Thank you, Lord, that Zeke is healthy, happy, and getting excellent care from the loving and capable nannies at the Thomas Center.

Thank you, Lord, that we have a great team of people from YWAM and CHI working on our case both here and in Ethiopia.

Thank you, Lord, for our amazingly supportive network of family and friends, especially our fellow YWAM adoptive families who are in this with us.

Thank you, Lord, for your promise to be with us every step of the way and to bring our family together in your perfect timing.

Saturday, January 1, 2011

waiting, hoping, coping

So when does he come home??

Six weeks ago I was saying, "Hopefully in about 6 weeks!" Last week I was saying, "Hopefully in about 3 weeks!" And now? Now I am just smiling and saying, "We're not sure."
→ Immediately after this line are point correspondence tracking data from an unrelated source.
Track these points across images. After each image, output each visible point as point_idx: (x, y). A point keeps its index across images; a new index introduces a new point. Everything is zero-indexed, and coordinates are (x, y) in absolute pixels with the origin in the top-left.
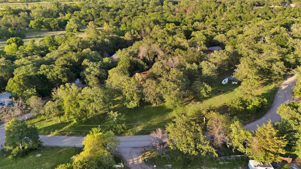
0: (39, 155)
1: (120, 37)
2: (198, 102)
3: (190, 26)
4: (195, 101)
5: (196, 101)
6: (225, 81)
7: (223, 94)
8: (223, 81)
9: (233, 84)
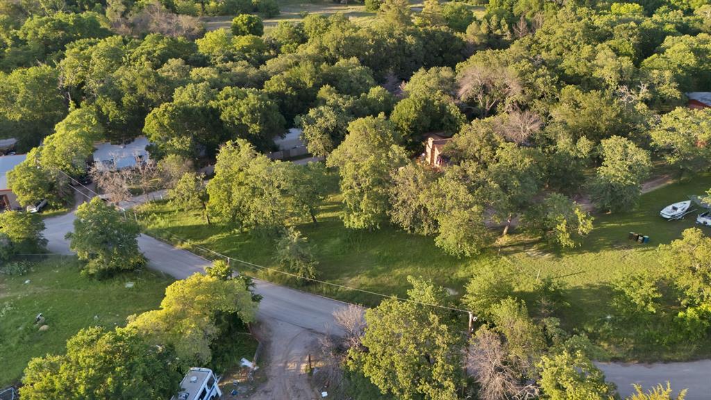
0: (130, 285)
1: (455, 33)
2: (547, 255)
3: (678, 17)
4: (540, 249)
5: (544, 251)
6: (675, 209)
7: (640, 249)
8: (670, 207)
9: (700, 223)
Along with many other families, we are waiting for an appointment with the US Embassy in Ethiopia where we will receive Zeke's passport and visa -- the very last step before bringing him home. Usually an Embassy date is given about 6 weeks after the adoption is finalized, but lately the Embassy has been making changes to their investigative processes which have added to the wait time. Last week several families were given tentative Embassy dates of January 4, only to be called a few days ago and told they would have to wait because the Embassy had requested more documentation on all their cases.
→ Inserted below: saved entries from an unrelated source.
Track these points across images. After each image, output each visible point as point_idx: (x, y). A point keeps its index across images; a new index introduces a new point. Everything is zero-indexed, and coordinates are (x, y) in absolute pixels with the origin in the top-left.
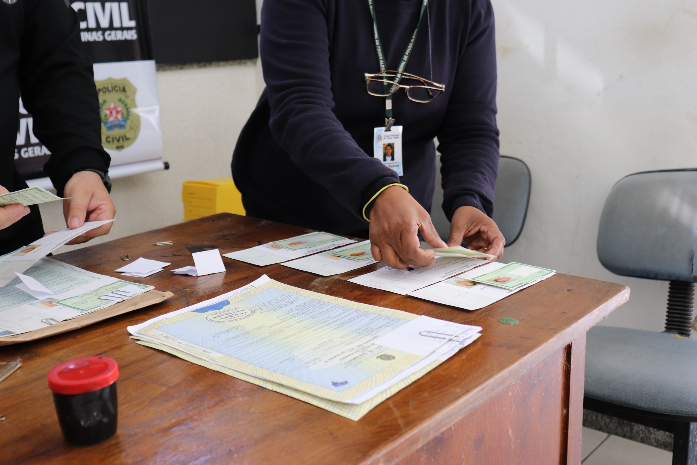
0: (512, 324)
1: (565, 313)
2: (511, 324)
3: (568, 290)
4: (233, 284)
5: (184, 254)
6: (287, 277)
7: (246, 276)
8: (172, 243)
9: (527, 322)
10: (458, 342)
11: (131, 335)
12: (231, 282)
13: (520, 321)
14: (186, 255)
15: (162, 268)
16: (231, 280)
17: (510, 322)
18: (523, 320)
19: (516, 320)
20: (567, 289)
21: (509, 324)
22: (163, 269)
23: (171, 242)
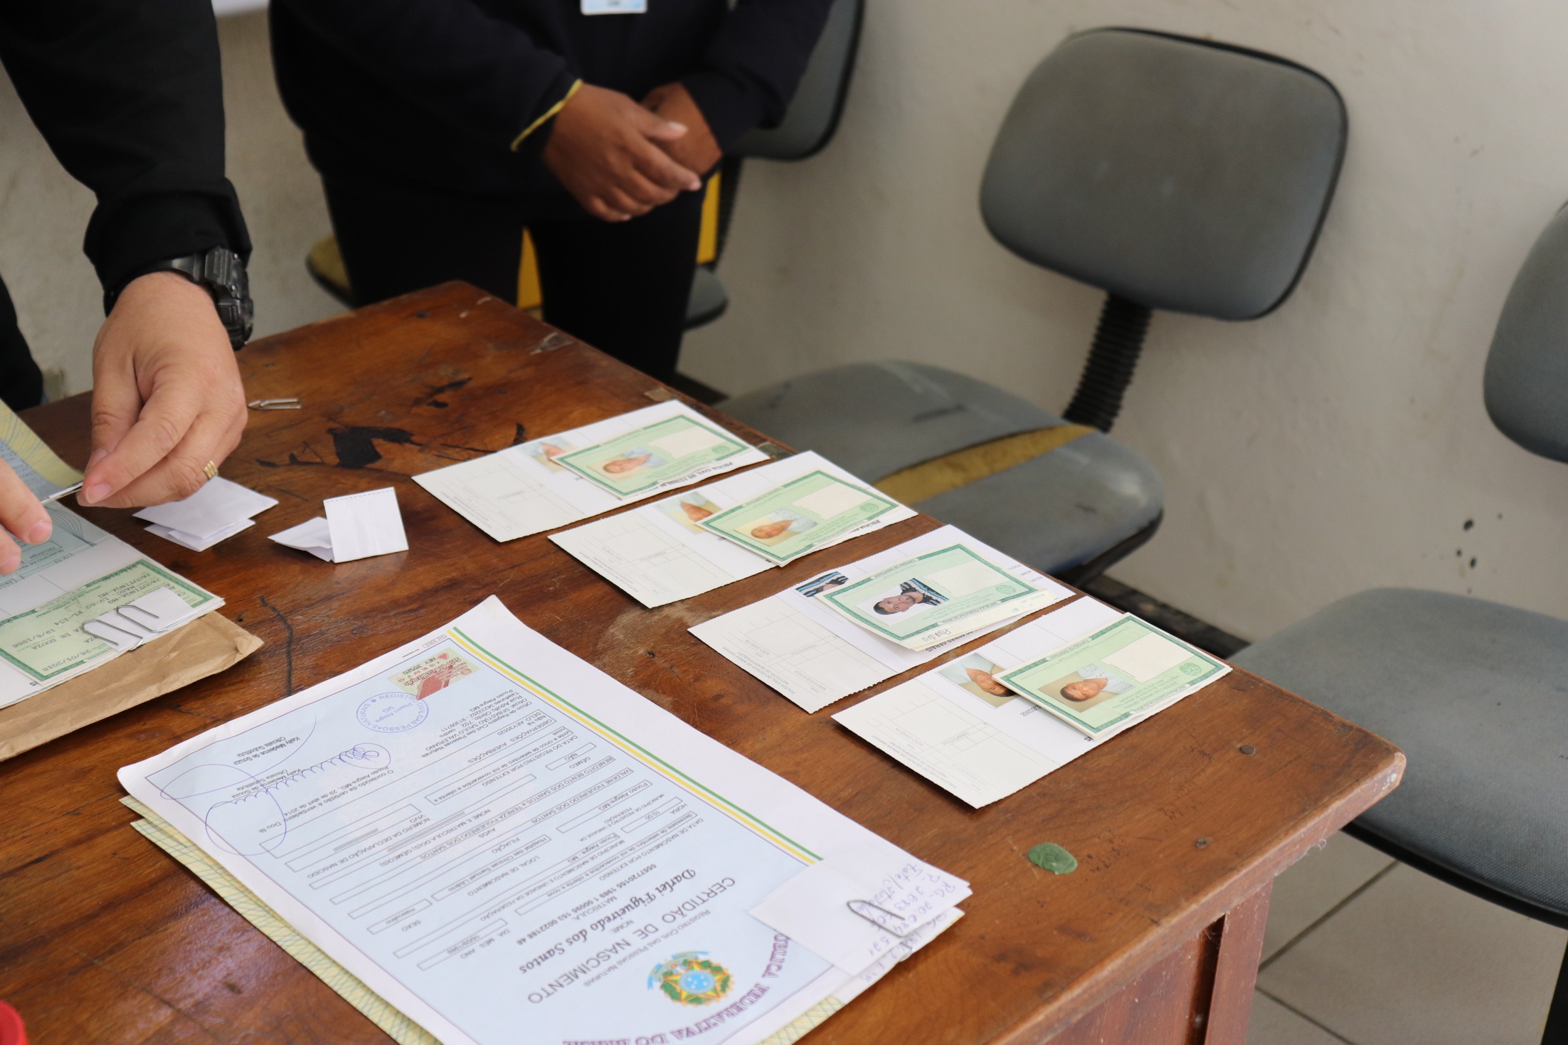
0: (1057, 873)
1: (1203, 847)
2: (1054, 873)
3: (1241, 750)
4: (414, 606)
5: (318, 460)
6: (555, 596)
7: (454, 574)
8: (298, 407)
9: (1098, 869)
10: (899, 936)
11: (125, 793)
12: (411, 599)
13: (1080, 862)
14: (323, 464)
15: (252, 518)
16: (415, 589)
17: (1054, 864)
18: (1090, 857)
19: (1072, 858)
20: (1239, 746)
21: (1050, 870)
22: (252, 523)
23: (295, 400)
I don't know how all of this will affect our time-line, but I am trying to focus more on how it will affect our attitude, preparation, and mindset over the next weeks / months. Jon has a mantra he has been repeating throughout our whole adoption journey, through all the typical ups and downs we have experienced: We can't control what happens, we can only control how we react to it. We have been asking God to renew our minds, prepare our hearts, and reset our attitudes as we walk through these last weeks or months of waiting. The other day I had to laugh when I saw this sign on the ferry dock:



Please turn off engine. No-idle zone. God was showing me the coping strategy I will need for this season: turn off the engine of frantic stressing, planning, prepping, and expecting. Look around. Enjoy where you are. Have fun.

So that's my plan: the month of January is going to be fun. I just bought concert tickets for January 22, I'm setting up play-dates, girls nights, and maybe even an overnight getaway without kids. Or maybe I am going to Ethiopia. Either way, I am going to enjoy where I am and what I am doing because it is all a gift from God.

To those of you who have already been through this or are currently waiting with us, what are your coping strategies? I'd love to hear what has helped you stay hopeful and emotionally healthy through the hard stages!